The following morning, Michelle's group descends from the rocks and discovers Michelle is missing. They hike to the McDonald ranger station to report her disappearance. The ranger on duty, initially believing they are referring to Julie and Roy's incident, doubts a bear could orchestrate two separate attacks in a single night. Once convinced, he alerts headquarters of the second fatal attack. Paul, grieving after learning of Julie's death, joins the rangers to search the campsite, where they discover Michelle's deceased body.

In the aftermath, Joan evacuates her tour group via van to leave the park. A remorseful Tom aggressively burns the remaining garbage at the farmhouse, vowing to destroy it all. As reports of further bear activity emerge, park authorities issue a lethal mandate. Due to staffing shortages, Leonard is drafted into the armed ranger teams, who successfully track down and euthanize the responsible bears. An epilogue reveals that the film is based on true events.

== Cast ==
- Brec Bassinger as Julie Helgeson
- Lauren Call as Joan Devereaux
- Jack Griffo as Raymond Noseck
- Charles Esten as Gary Bunney
- Oded Fehr as Dr. John Lindberg
- Ali Skovbye as Michele Koons
- Joel Johnstone as Father Connolly
- Josh Zuckerman as Robert Klein
- Matt Lintz as Roy Ducat
- Sophia Macy as Denise Huckle
- Michael Vlamis as Leonard Landa

== Production ==
=== Development ===
The film is based on the true events known as the "Night of the Grizzlies," which resulted in the deaths of Julie Helgeson and Michele Koons and led to a massive overhaul of bear management policies in American national parks. The project was produced by independent production company FourJFilms. It marks the feature film directorial debut of Burke Doeren.

=== Filming ===
Filming took place near Park City, Utah from August 20, 2023 to September 14, 2023. Filming utilized practical locations to recreate the dense forestry and mountainous terrain of 1960s Montana.

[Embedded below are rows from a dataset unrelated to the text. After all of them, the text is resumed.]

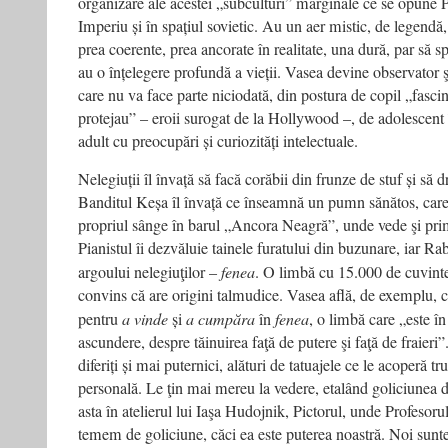
organizare ale acestei „subculturi” marginale ce se opune Pu
Imperiu și în spațiul sovietic. Au un aer mistic, de legendă,
prea coerente, prea ancorate în realitate, una dură, par să s
au o înțelegere profundă a vieții. Vasea devine observator ş
care nu va face parte niciodată, din postura de copil „fascina
protejau” – eroii surogat de la Hollywood –, de adolescent 
adult cu preocupări și curiozități intelectuale.
Nelegiuții îl învață să facă corăbii din frunze de stuf și să dr
Banditul Keșa îl învață ce înseamnă un pumn sănătos, care-
propriul sânge în barul „Ancora Neagră”, unde vede şi pri
Pianistul îi dezvăluie tainele furatului din buzunare, iar Rab
argoului nelegiuţilor –
fenea
. O limbă cu 15.000 de cuvinte
convins că are origini talmudice. Vasea află, de exemplu, 
pentru
a vinde
și
a cumpăra
în
fenea
, o limbă care „este î
ascundere, despre tăinuirea faţă de putere şi faţă de fraieri”
diferiți și mai puternici, alături de tatuajele ce le acoperă tru
personală. Le ţin mai mereu la vedere, etalând goliciunea di
asta în atelierul lui Iaşa Hudojnik, Pictorul, unde Profesoru
temem de goliciune, căci ea este puterea noastră. Noi sunt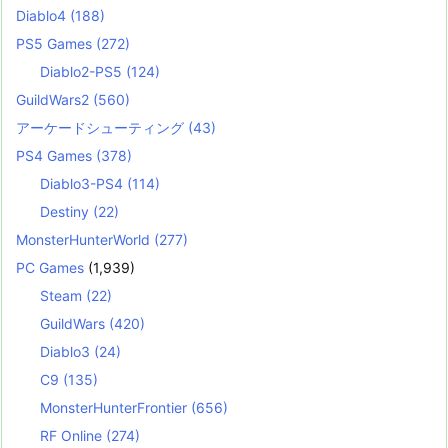
Diablo4
(188)
PS5 Games
(272)
Diablo2-PS5
(124)
GuildWars2
(560)
アーケードシューティング
(43)
PS4 Games
(378)
Diablo3-PS4
(114)
Destiny
(22)
MonsterHunterWorld
(277)
PC Games
(1,939)
Steam
(22)
GuildWars
(420)
Diablo3
(24)
C9
(135)
MonsterHunterFrontier
(656)
RF Online
(274)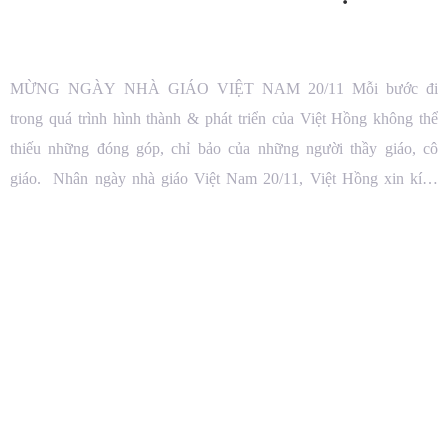
MỪNG NGÀY NHÀ GIÁO VIỆT NAM 20/11 Mỗi bước đi
trong quá trình hình thành & phát triển của Việt Hồng không thể
thiếu những đóng góp, chỉ bảo của những người thầy giáo, cô
giáo. Nhân ngày nhà giáo Việt Nam 20/11, Việt Hồng xin kính
chúc các thầy, các cô thật nhiều sức […]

Cinematographers Brian Mitchell and Ian Start focused on low-light techniques to emulate the claustrophobic atmosphere of the night-time attacks.

== Release ==
Grizzly Night was released on digital and video on demand platforms in the United States on January 30, 2026, by Saban Films. In the United Kingdom and Ireland, the film was acquired by Lightbulb Film Distribution and set for release on February 2, 2026.

== Reception ==
Pre-release reviews praised the film for its tension and historical basis. Future of the Force highlighted the "breathtaking cinematography" and "brutal Grizzly action," noting it as a significant entry in the "creature feature" genre.

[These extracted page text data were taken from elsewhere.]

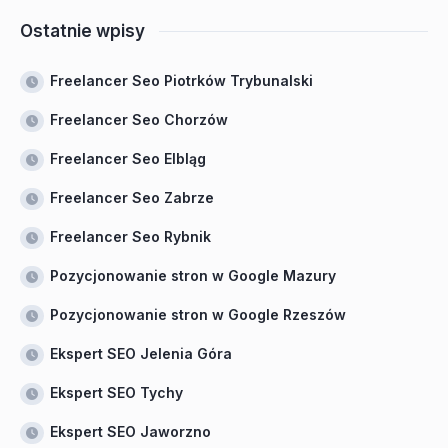
Ostatnie wpisy
Freelancer Seo Piotrków Trybunalski
Freelancer Seo Chorzów
Freelancer Seo Elbląg
Freelancer Seo Zabrze
Freelancer Seo Rybnik
Pozycjonowanie stron w Google Mazury
Pozycjonowanie stron w Google Rzeszów
Ekspert SEO Jelenia Góra
Ekspert SEO Tychy
Ekspert SEO Jaworzno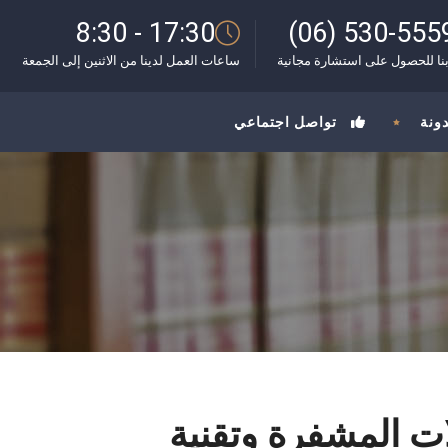
8:30 - 17:30
(06) 530-555
نا للحصول على استشارة مجانية
ساعات العمل لدينا من الاثنين إلى الجمعة
دونة
تواصل اجتماعي
لات المشفرة وتقنية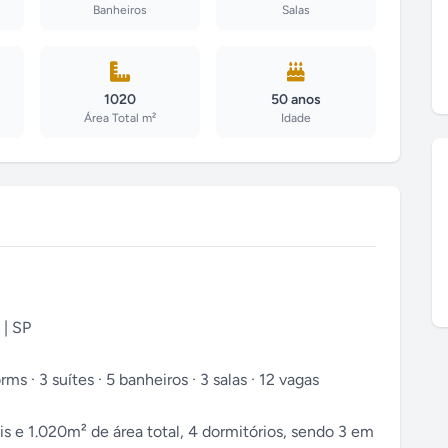
Banheiros
Salas
1020
50 anos
Área Total m²
Idade
 | SP
ms · 3 suítes · 5 banheiros · 3 salas · 12 vagas
 e 1.020m² de área total, 4 dormitórios, sendo 3 em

Joe Lipset of Murder Made Fiction Podcast - Bloody Disgusting gave the film positive review and a 2.5/5 rating and wrote: A soft recommend. The intentions are earnest and the bear looks great, but the hair and costuming is questionable and, though based in fact, the decision to divide the narrative between victims means the characters don't pop.

Karina Adelgaard of Heaven of Horror gave the film a rating of 3/5 and she said that: GRIZZLY NIGHT is a survival thriller based on true events that happened in 1967. This is a well-paced and brutal movie with a character-driven story about several tragic...

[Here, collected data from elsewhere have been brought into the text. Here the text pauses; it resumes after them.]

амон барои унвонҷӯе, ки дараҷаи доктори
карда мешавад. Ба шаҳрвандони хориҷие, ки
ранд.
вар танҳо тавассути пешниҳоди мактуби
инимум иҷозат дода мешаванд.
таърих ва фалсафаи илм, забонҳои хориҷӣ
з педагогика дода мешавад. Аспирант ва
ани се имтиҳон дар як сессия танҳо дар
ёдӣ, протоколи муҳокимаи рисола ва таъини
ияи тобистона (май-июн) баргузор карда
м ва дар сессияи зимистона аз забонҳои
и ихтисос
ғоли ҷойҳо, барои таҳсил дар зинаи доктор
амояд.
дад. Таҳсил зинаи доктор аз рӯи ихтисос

Nathaniel Muir of AIPT also gave the film a positive review and wrote: That being said, Grizzly Night is an entertaining watch. There are some disgustingly good gore effects following the attacks and the brisk pacing keeps things moving. The grounded approach is surprising, but is perfect for the story being told.

However, Phil Hoad of The Guardian gave the film a negative review and a rating of 2/5, stating that: Doeren clearly has a feel for the bear necessities, but the human interest hardly gets its boots on.